Friday, February 4, 2011

In "A Rose for Emily" by William Faulkner, what is the role of dust and decay in the story?

Symbolic of the demise of the Old South and the way of life that Emily has known, dust and decay add to the gothic effect of Faulkner's story, as well.  In "A Rose for Emily," after the men of Colonel Sartoris's generation have passed away, a new delegation of aldermen with "more modern ideas" call upon Emily to request her taxes:



A deputation...knocked at the door through which no visitor had passed since she ceased giving china-painting lessons eight or ten years earlier.  They were admitted by the old Negro into a dim hall....It smelled of dust and disuse--a close, dank smell.  When...they sat down, a faint dust rose sluggishly about their things, spinning with slow motes in the single sunray.



Amid this dust Emily enters dressed in black, wearing her deceased father's watch chain.  In the midst of the dying world, Emily clings to what she has known and asks the old servant to "Show these gentlemen out."  Emily insists that her father is not dead, and "clings to that which had robbed her, as people will."

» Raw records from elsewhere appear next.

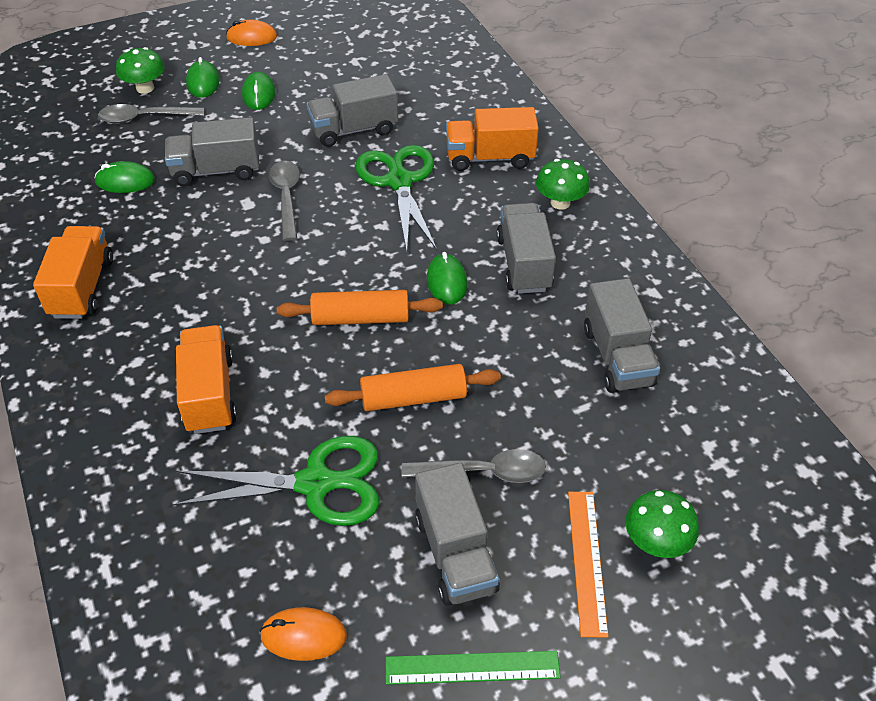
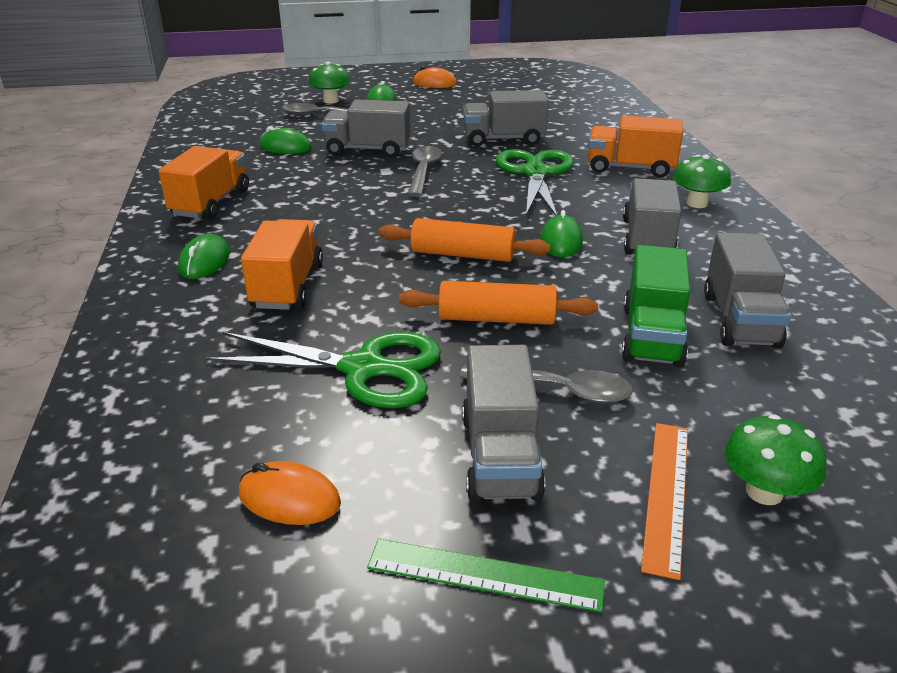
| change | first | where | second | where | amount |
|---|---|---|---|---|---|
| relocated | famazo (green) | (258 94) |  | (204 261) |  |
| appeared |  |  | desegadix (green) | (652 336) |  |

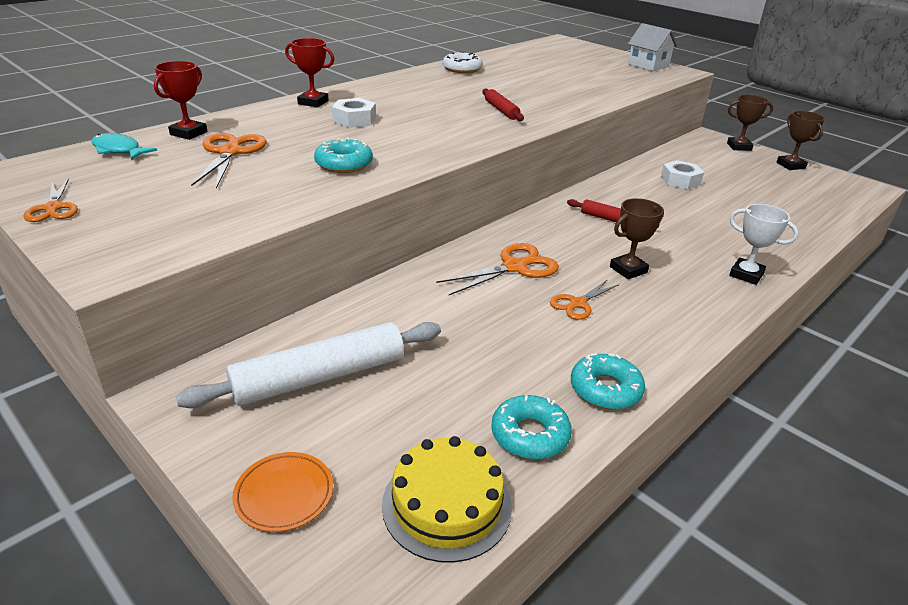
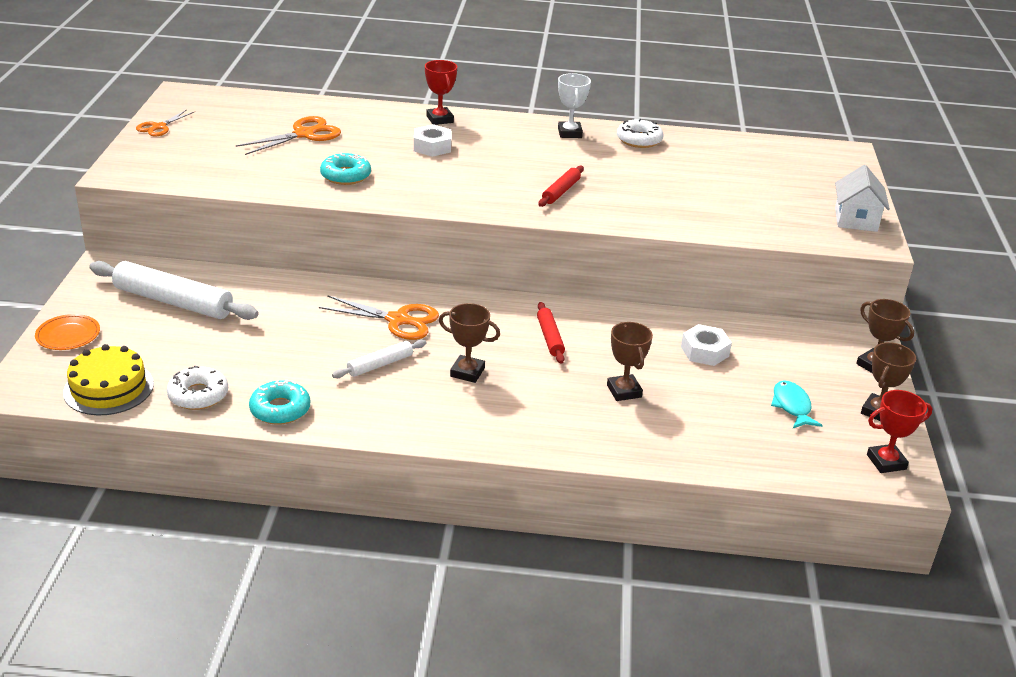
| change | first | where | second | where | amount |
|---|---|---|---|---|---|
| relocated | teritelul (turquoise) | (119 150) |  | (792 406) |  |
| relocated | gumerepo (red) | (188 133) |  | (886 462) |  |
| colour | kunetofol (turquoise) | (530 435) | kunetofol (white) | (198 395) |  |
| exchanged | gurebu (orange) | (578 303) | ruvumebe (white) | (380 365) |  |
| relocated | gumerepo (white) | (746 275) |  | (569 133) |  |
| appeared |  |  | gumerepo (brown) | (624 391) |  |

Likewise, Emily clings to another who has "robbed" her.  Having lost the respect of the townspeople by going with a worker from the North, Homer Barron, Emily remains reclusive until she dies,



Fell ill in the house filled with dust and shadows...



After Emily is buried, the narrators force their way into the one room that no one has seen in forty years:



The violence of breaking down the door seemed to fill this room with prervading dust.  A thin, acrid pall as of the tomb seemed to lie everywhere upon this room decked and furnished as for a bridal....Thne we noticed that in the second pillow was the indentation of a head. One of us lifeted someting from it...that faint and invisible dust dry and acrid in the nostrils....



The remnant of Emily in her strand of hair, the remant of her life in the dry dust, a life thwarted by time and patriarchy--a truly Southern Gothic moment.  Like the Old South and its way of life, Emily has also decayed, leaving only a strand of hair as a reminder of what once was.